> **TASKS TO PERFORM**
1. In the interview about George H.W. Bush's foreign policy, what organization is Richard Haass now president of?
2. Please repeat the passage of the interview about George H.W. Bush's foreign policy from "SIMON: I'm going" up to and including "came into office.".
3. Name every U.S. president mentioned in the interview about George H.W. Bush's foreign policy.

> **STUDY TEXT**
If Ronald Reagan is credited with winning the Cold War, it's President George H.W. Bush who helped guide the country and the world through its aftermath. We've been remembering the legacy of the 41st president throughout our show today. Foreign policy, of course, is considered critical to his time in office.

And here to talk about that is Richard Haass. He served as special assistant to President George H.W. Bush and was his chief Middle East adviser. Of course, Mr. Haass is now president of the Council on Foreign Relations. Richard, thank you so much for being with us.

RICHARD HAASS: Good to be with you, Scott.

SIMON: I'm going to quote part of what you have tweeted - quote, "he was a good and decent man of character and a demanding but fair boss." Give us some examples, if you could.

HAASS: Well, he always made clear his standards. If he didn't get what he wanted, (laughter) he wasn't too shy about letting it known and ask it to be redone. But he was sensitive to family - always asked about that. He just made it clear, also, that he wasn't going to stand for leaking. He wasn't going to stand for backbiting. There was less of that in that administration than any other administration I've either worked in or observed from afar. And I think presidents set tone. And in this case, the tone was clear. It was honorable.

SIMON: Please bring us back to how the world looked and what he confronted when he came into office.

HAASS: Well, you know, he came in. And in January '89, it was three weeks into his administration the last Soviet combat troops were leaving Afghanistan. You had great growing unrest inside the Soviet Union. The Iran-Iraq war that had gone on for a decade had ended about six months before. So that was the world he took, you know - he inherited.

What he had in the first two years of his presidency - you know, any number of tests, including Panama, Philippines. But I think the two principal tests were the situation in Europe as the Soviet Empire, both the internal empire and the external empire of Eastern Europe, began to unravel, and how he was going to react to that. And then a year and a half into his presidency, he had Saddam Hussein - the Iraqi invasion of Kuwait. And he had to decide how to respond to that.

SIMON: Well, and let me follow up about Iraq because he certainly put together an international coalition, which ultimately rolled back Iraqi forces from Kuwait. But he was criticized at the time, we should remember, for not rolling on to Baghdad, and leaving Saddam Hussein in power.

HAASS: Yes. He was criticized by some at the time. That criticism tended to fade, Scott, when - what? - a decade or so later, the United States did march on Baghdad. And people got a full sense of just how difficult that could be - that it's one thing to win a military victory, it's something fundamentally different to translate a military victory into something that is political and something that is enduring.

And, you know, at the time, we talked a lot about, you know, the wisdom of stopping. And one of the things I talked to the president about then was the lessons of the Korean War, of all things. I don't know if people remember, but after we liberated South Korea from North, we then had the decision of whether to stop there - this is under Truman and MacArthur - or whether to try to reunify the entire country by force.

Saved data entries:
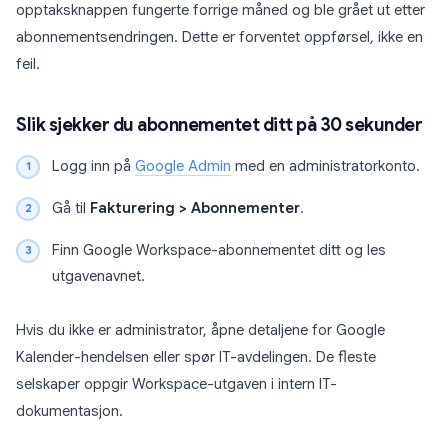
opptaksknappen fungerte forrige måned og ble grået ut etter
abonnementsendringen. Dette er forventet oppførsel, ikke en
feil.
Slik sjekker du abonnementet ditt på 30 sekunder
Logg inn på
Google Admin
med en administratorkonto.
Gå til
Fakturering > Abonnementer
.
Finn Google Workspace-abonnementet ditt og les
utgavenavnet.
Hvis du ikke er administrator, åpne detaljene for Google
Kalender-hendelsen eller spør IT-avdelingen. De fleste
selskaper oppgir Workspace-utgaven i intern IT-
dokumentasjon.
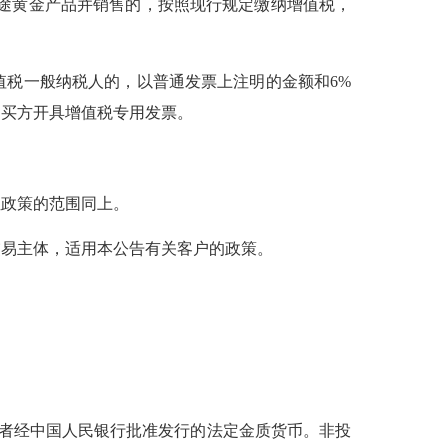
途黄金产品并销售的，按照现行规定缴纳增值税，
税一般纳税人的，以普通发票上注明的金额和6%
购买方开具增值税专用发票。
政策的范围同上。
易主体，适用本公告有关客户的政策。
者经中国人民银行批准发行的法定金质货币。非投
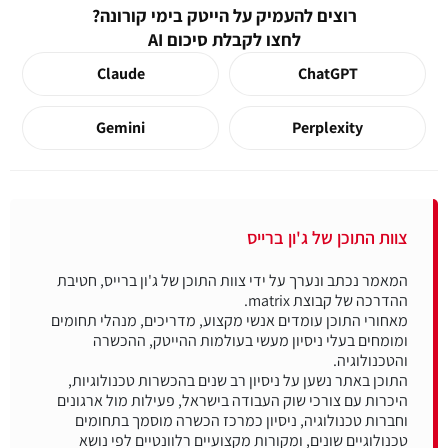
רוצים להעמיק על הייטק בימי קורונה?
לחצו לקבלת סיכום AI
Claude
ChatGPT
Gemini
Perplexity
צוות התוכן של ג'ון ברייס
המאמר נכתב ונערך על ידי צוות התוכן של ג'ון ברייס, חטיבת
מאחורי התוכן עומדים אנשי מקצוע, מדריכים, מנהלי תחומים
ומומחים בעלי ניסיון מעשי בעולמות ההייטק, ההכשרה
התוכן באתר נשען על ניסיון רב שנים בהכשרות טכנולוגיות,
היכרות עם צורכי שוק העבודה בישראל, פעילות מול ארגונים
וחברות טכנולוגיה, ניסיון כמרכז הכשרה מוסמך בתחומים
טכנולוגיים שונים, ומקורות מקצועיים רלוונטיים לפי נושא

> **SOLVED TASKS**
1. The Council on Foreign Relations.

2.
SIMON: I'm going to quote part of what you have tweeted - quote, "he was a good and decent man of character and a demanding but fair boss." Give us some examples, if you could.

HAASS: Well, he always made clear his standards. If he didn't get what he wanted, (laughter) he wasn't too shy about letting it known and ask it to be redone. But he was sensitive to family - always asked about that. He just made it clear, also, that he wasn't going to stand for leaking. He wasn't going to stand for backbiting. There was less of that in that administration than any other administration I've either worked in or observed from afar. And I think presidents set tone. And in this case, the tone was clear. It was honorable.

SIMON: Please bring us back to how the world looked and what he confronted when he came into office.

3. Ronald Reagan, George H.W. Bush, Truman